Keto is a type of diet low in carbohydrates and high in fats. It’s indicated for fat loss, diabetes type 2, acne control, PCOS (Polycystic ovary syndrome), and also to treat epilepsy.
It’s known to be a very restrictive diet, as 1g of fat = 9 Cals.
Below you can find 3 points to keep in mind to decide if the Keto diet is a good option for you:
- Keto is a strategy and not a lifestyle. Keeping in mind that Keto is a very restrictive diet, the ideal is to alternate it with a diet rich and complete with all types of macronutrients.
- It’s a type of diet that is rich in fat and can support the body's inflammation. The reason why it should not be followed for so long.
- It’s not indicated for athletes. In Keto diet, the metabolic pathway for the production of energy is the fat and carbs are highly recommended in sports.
Extra: Keto is beneficial for those who do not exercise or prefer doing low-intensity sports.
On the other hand, a low-carb diet is not rich in fat and carbs are usually higher than a keto diet. The ideal is to intake 130g or lower carbs per day.
Here are 3 points to be considered if you are thinking of following a low-carb diet:
- The introduction of a low-carb diet needs to be slow, in this way, the body will be able to adjust to the metabolic changes and will not feel the collateral effects;
- The real low-carb diet needs to exclude alcohol consumption.

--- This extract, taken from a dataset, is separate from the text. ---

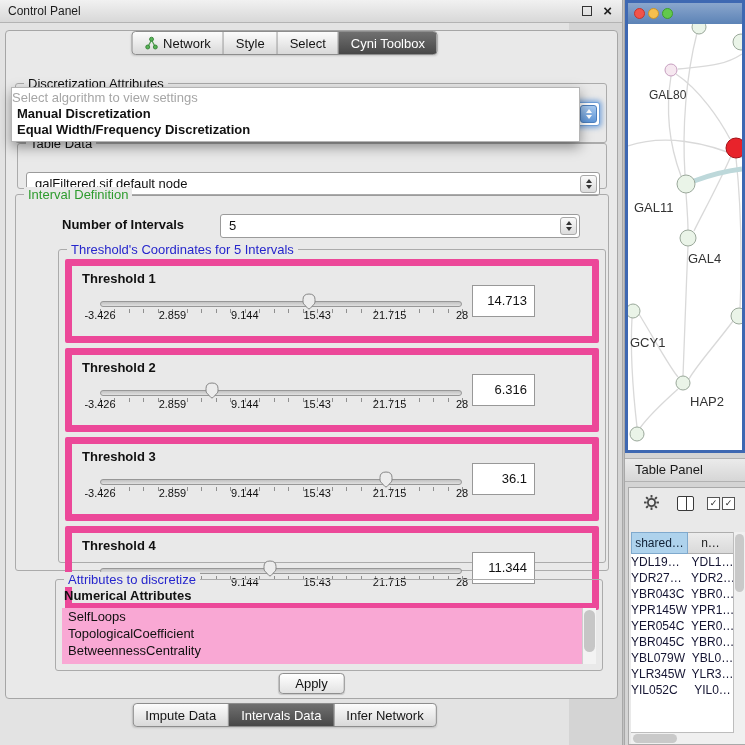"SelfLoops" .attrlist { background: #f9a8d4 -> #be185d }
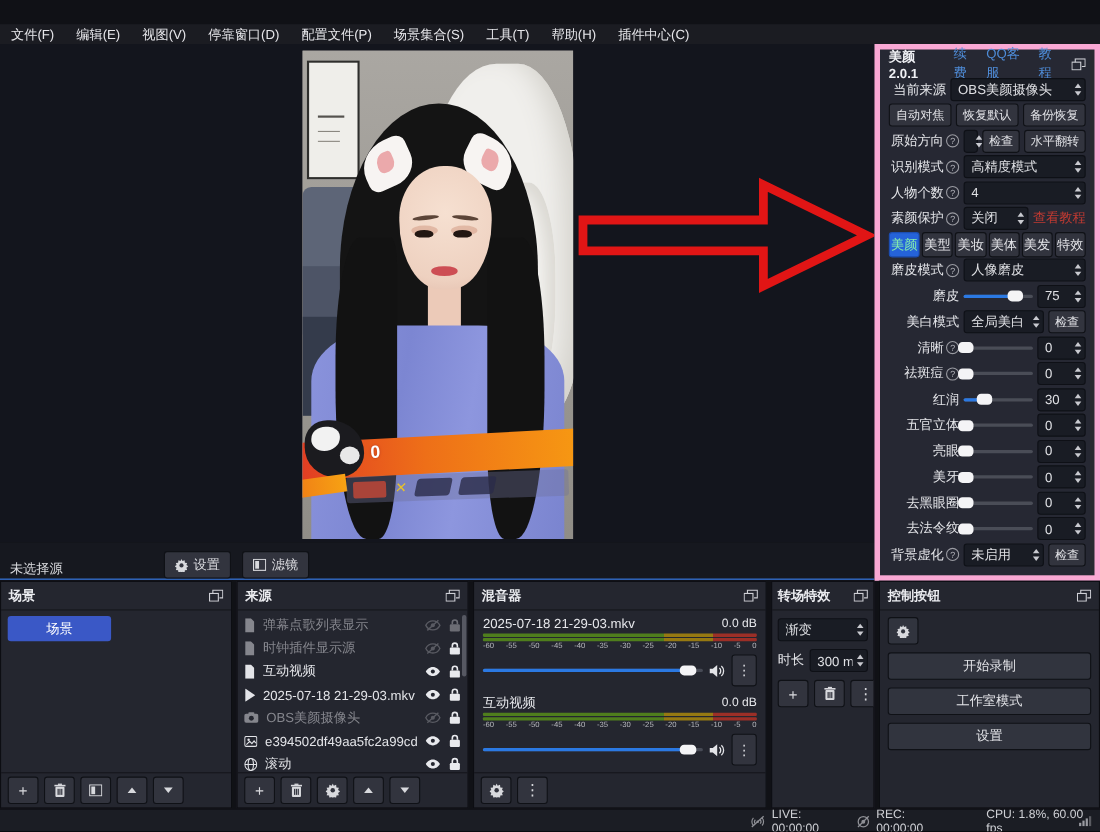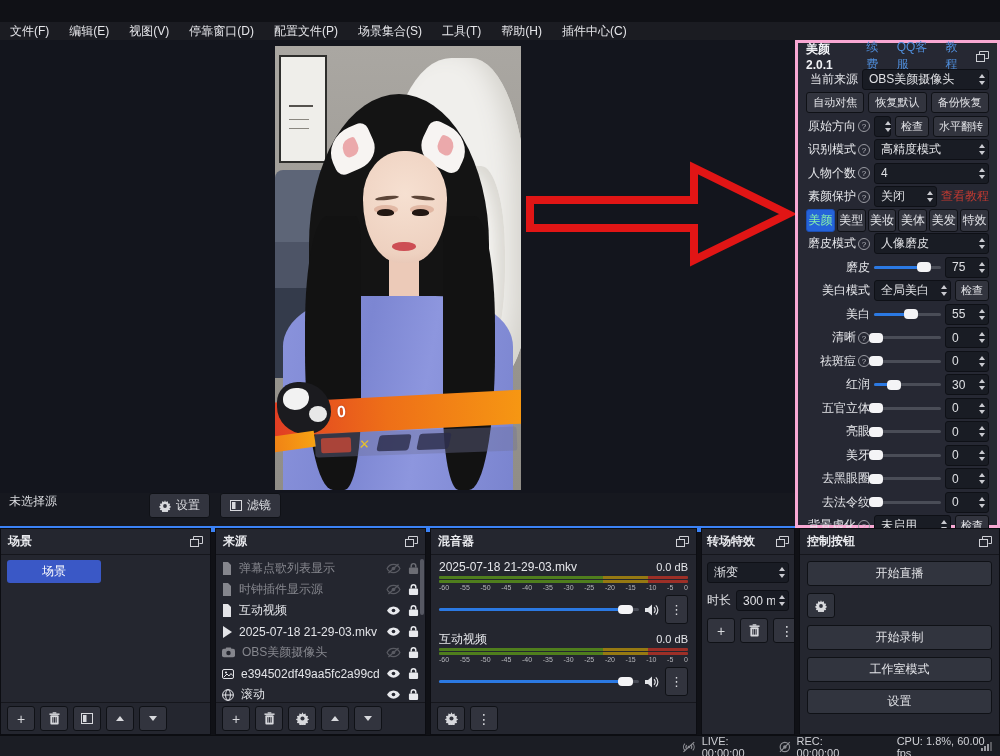"美颜 2.0.1" .beauty { border: 3px solid #f9a8d4 -> 5px solid #f9a8d4 }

- You will have to eat more fresh foods. Industrialized food has a lot of carbs.
Here’s in Power Kitchen we offer both meal plans and we have an 8-week rotating menu, which will make it easier to follow a new diet. We also have a nutritionist team available to assist you to choose the best meal plan for your lifestyle.
It’s very important to keep in mind that there isn’t a perfect diet. The better diet is the one that fits well with your needs and lifestyle. We all know that life changes and things happen, the reason why diets should change as well.